Visitors experience intelligent interactive voice technology at Alibaba Group's booth at the 3rd World Intelligence Congress held from May 15 to 20 in Tianjin.(Photo by Jia Lei/For China Daily)
As technological winds of change sweep various sectors, the digital dimension promises to transform the economy
Five technologies－5G, the internet of things, artificial intelligence/machine learning, robotics, and cloud computing－will come to fruition over the next decade and enable the transformation of industries throughout the Chinese economy.
That was the consensus view at the latest World Intelligence Congress, an annual gathering of business leaders, government officials, and university researchers that the northern Chinese city of Tianjin has been organizing since 2017.
Tianjin was officially designated by the national government as a "National Advanced Manufacturing R&D Base" in 2014, building on the city's industrial heritage.
The 3rd WIC, which was held from May 15 to 20, attracted thousands of visitors. Experts discussed new technologies and their likely impact on the economy.
Zhang Liming, general manager of the China Hualu Group Co Ltd, a Dalian, Liaoning province-based electronics manufacturer, summed up the changes: "Now we can combine the agricultural economy, industrial economy and digital technology, so as to realize online and offline sales, thus expanding the market, reducing the intermediate links. This allows us to adjust rapidly supply and demand. So, the digital economy is not a fictitious economy, but an improvement of the real economy."
The WIC's agenda, which lists half-day and all-day forums on special topics, illustrates the widespread effects that the new technologies will have throughout the economy.
Sessions focused on smart health and medical care, intelligent agriculture, self-driving vehicles and smart urban planning. Many forums concentrated on ways that the new technologies will transform manufacturing processes and business models.
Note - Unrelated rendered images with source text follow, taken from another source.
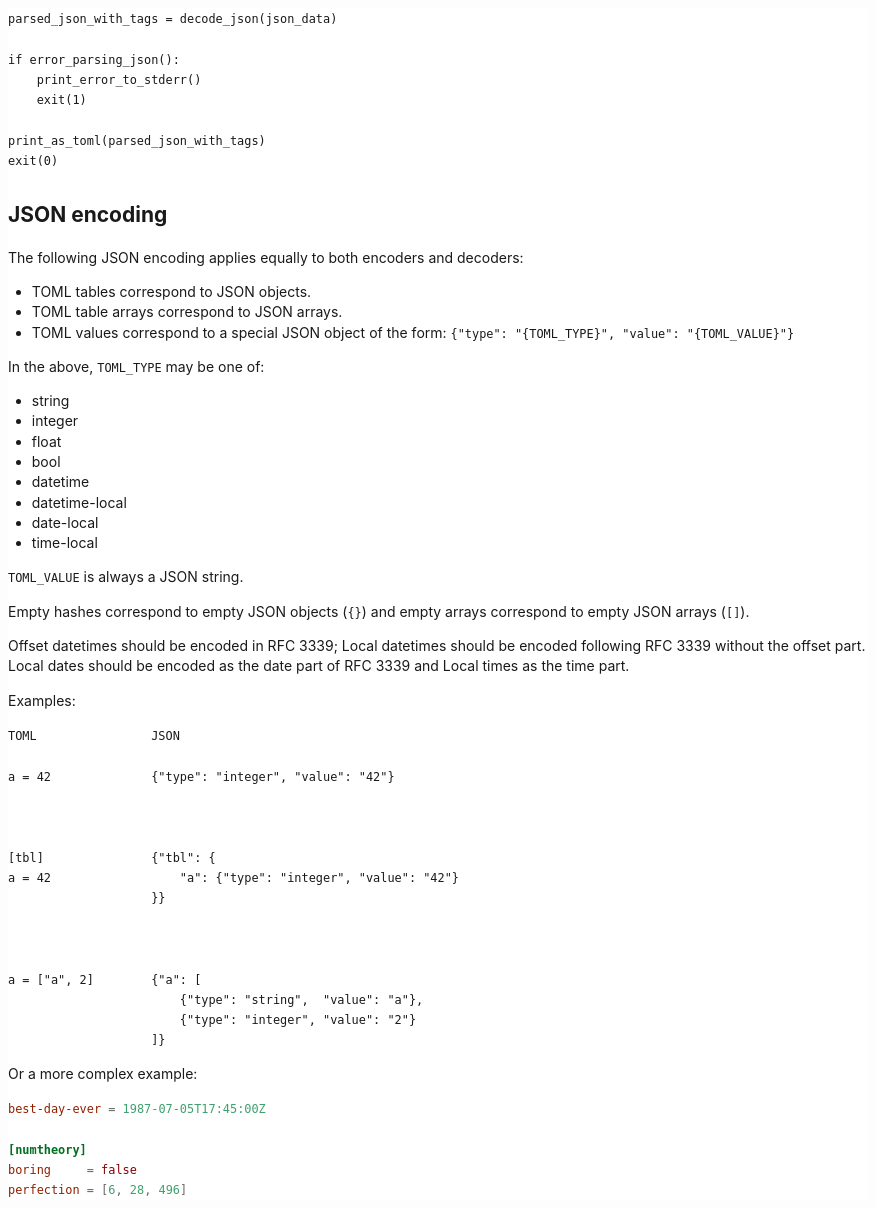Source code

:     parsed_json_with_tags = decode_json(json_data)

    if error_parsing_json():
        print_error_to_stderr()
        exit(1)

    print_as_toml(parsed_json_with_tags)
    exit(0)

JSON encoding
-------------
The following JSON encoding applies equally to both encoders and decoders:

- TOML tables correspond to JSON objects.
- TOML table arrays correspond to JSON arrays.
- TOML values correspond to a special JSON object of the form:
  `{"type": "{TOML_TYPE}", "value": "{TOML_VALUE}"}`

In the above, `TOML_TYPE` may be one of:

- string
- integer
- float
- bool
- datetime
- datetime-local
- date-local
- time-local

`TOML_VALUE` is always a JSON string.

Empty hashes correspond to empty JSON objects (`{}`) and empty arrays correspond
to empty JSON arrays (`[]`).

Offset datetimes should be encoded in RFC 3339; Local datetimes should be
encoded following RFC 3339 without the offset part. Local dates should be
encoded as the date part of RFC 3339 and Local times as the time part.

Examples:

    TOML                JSON

    a = 42              {"type": "integer", "value": "42"}



    [tbl]               {"tbl": {
    a = 42                  "a": {"type": "integer", "value": "42"}
                        }}



    a = ["a", 2]        {"a": [
                            {"type": "string",  "value": "a"},
                            {"type": "integer", "value": "2"}
                        ]}

Or a more complex example:

```toml
best-day-ever = 1987-07-05T17:45:00Z

[numtheory]
boring     = false
perfection = [6, 28, 496]
```


[TOML]: https://toml.io
[v1.0.0]: https://toml.io/en/v1.0.0
[release page]: https://github.com/toml-lang/toml-test/releases
[setup-toml-test]: https://github.com/toml-lang/setup-toml-test
[tests/files-toml-1.0.0]: tests/files-toml-1.0.0
[tests/files-toml-1.1.0]: tests/files-toml-1.1.0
In the coming decade, businesses will have access to extensive real-time data using sensors embedded in machines. Data will also flow in through online or cloud-based information and from, for example, both airborne and underwater drones. Artificial intelligence, which should more specifically be called machine learning, will help companies make sense of the mass of data. Robots of all sorts will improve efficiency.
The new technologies will also improve the effectiveness of education and allow children outside the big cities to get equal access, according to Jin Lei, vice-president of Netease Youdao.
"AI technology can break through the space-time barrier of education. In such a large country as China, the imbalance of educational resources is inevitable and natural … Last year, we saw tens of thousands of students in poor areas of Yunnan (province) and Chengdu (in Sichuan province) who were able to attend classes (electronically) with students in the cities. Many of them have been admitted to Tsinghua University and Peking University (in Beijing) … I believe that in the future, in the most remote corners of China, the best teachers can be heard giving lectures. This can become routine, rather than a luxury," he said.